- **Task objective**: Reproduce the text in the data below word for word, keeping each line as shown. Leave out the pictures.

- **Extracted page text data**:
.....

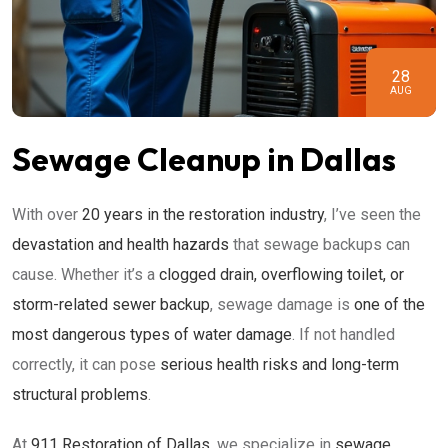
28
AUG
Sewage Cleanup in Dallas
With over
20 years in the restoration industry
, I’ve seen the
devastation and health hazards
that sewage backups can
cause. Whether it’s a
clogged drain, overflowing toilet, or
storm-related sewer backup
, sewage damage is
one of the
most dangerous types of water damage
. If not handled
correctly, it can pose
serious health risks and long-term
structural problems
.
At
911 Restoration of Dallas
, we specialize in
sewage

.....

- **Exercise response**:
28
AUG
Sewage Cleanup in Dallas
With over
20 years in the restoration industry
, I’ve seen the
devastation and health hazards
that sewage backups can
cause. Whether it’s a
clogged drain, overflowing toilet, or
storm-related sewer backup
, sewage damage is
one of the
most dangerous types of water damage
. If not handled
correctly, it can pose
serious health risks and long-term
structural problems
.
At
911 Restoration of Dallas
, we specialize in
sewage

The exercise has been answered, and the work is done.